Penny Stocks

When we talk about “penny stocks” today, we usually mean company shares that are trading for less than 5 USD per share. An alternative term is micro-cap stocks, since the total capitalization tends to be very low when each share is worth so little. While the term “penny stocks” implies these stocks to be valued at one or a few pennies, that is rarely the case nowadays. The U.S. Securities and Exchange Commission (SEC) currently classifies any security traded under $5 as a penny stock.

Penny stock companies can have a low valuation because they are new and up-and-coming, or because they used to do better but are now struggling. They are usually not traded on exchanges like the New York Stock Exchange (NYSE) or Nasdaq, but are found on over-the-counter (OTC) market places.

The Attraction of Penny Stocks

The primary allure of penny stocks lies in their low price and potential for significant returns. Because of their low per-share price, small changes can result in substantial percentage gains. For instance, a shift from $2 to $4 equates to a 100% return on investment.

Some traders are also happy about being able to buy 100 shares or more for very little money. If you want to buy a 100 shares in Apple, which is definitely not a penny stock, it would today – when this article is being written – require an investment exceeding $17,200. For a 100 shares in Texas Pacific Land Corp, you would need to put well over $580,000 on the line. Penny stocks, on the other hand, is something we can invest in without having access to a big bankroll, and this is part of their appeal.

It is also important to remember that penny stocks are appealing to certain traders who really like the idea of finding “a diamond in the rough”. Buying blue chip stock might be a safe and suitable investment, but does it make you feel like you are a highly skilled investor who can read the market better than most other traders?

Last but not least, investing in penny stocks can be quite the adventure, and some treat it more like a casino experience than traditional investing.

The Risks Involved 

The bright sides of penny stocks should not be allowed to overshadow their inherent risk. The same volatility that can lead to massive gains can also result in significant losses. Some penny stocks have become penny stocks specifically because the company is in a downward spiral. A bankruptcy can wipe out your entire investment and this should be taken into account before you put any money at risk.

Investing in penny stocks comes with higher risk due to lack of liquidity, sometimes limited company information, and a high potential for fraud. Due to the low liquidity, investors might find it challenging to sell stock since there might not be enough buyers in the market.
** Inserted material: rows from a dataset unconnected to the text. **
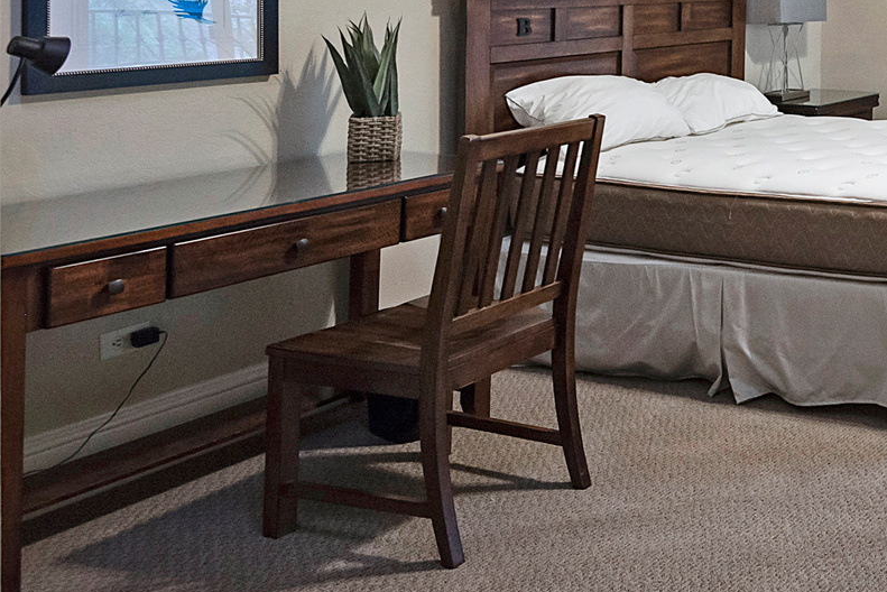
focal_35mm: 44
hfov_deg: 34.0
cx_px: 1110
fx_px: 1084
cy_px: -7
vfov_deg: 28.5
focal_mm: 17
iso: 1250
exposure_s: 1/10
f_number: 6.3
Sure, you could put in a stop-loss order in an attempt to manage the risk, but is there anyone on the other side willing to buy?

Limited company information makes it harder for investors to make informed decisions. If you are used to buying exchange-listed shares, remember that the OTC markets are less regulated than exchanges, both from a legal perspective and when it comes to the internal protocols of the market place.

Fraud is not just something that can happen because of fraudulent pracitises within the penny stock company – it can also be the result of outside fraudsters. An absolutely legal and reputable penny stock company can for instance be used by a scammer running a pump-and-dump scheme.

How to Invest in Penny Stocks

Despite the risks, if you choose to invest in penny stocks, doing thorough research and exercising caution is vital. 

1. Research: Begin with investigating the company whose stock you’re considering. Look at its financial status, market position, and industry potential. 

2. Diversify: Don’t put all your eggs in the penny stock basket. Diversify your portfolio to mitigate the risk associated with these stocks.

3. Use Limit Orders: A limit order allows you to specify the maximum price you’re willing to pay for a stock, offering a better control over the amount of money invested.

4.Be Prepared for Losses: Be mentally prepared for potential losses. Investing in penny stocks should be approached with money you are okay with losing.

5. Avoid Frauds: Research common scams involving penny stocks and be aware of the warning signals.


Penny stocks might seem like an attractive option for their potential high-yield returns. However, they are not for the faint-hearted due to their inherent volatility and risk. With the right strategy, thorough research, and a bit of luck, investing in penny stocks can be profitable. As always, invest wisely and cautiously.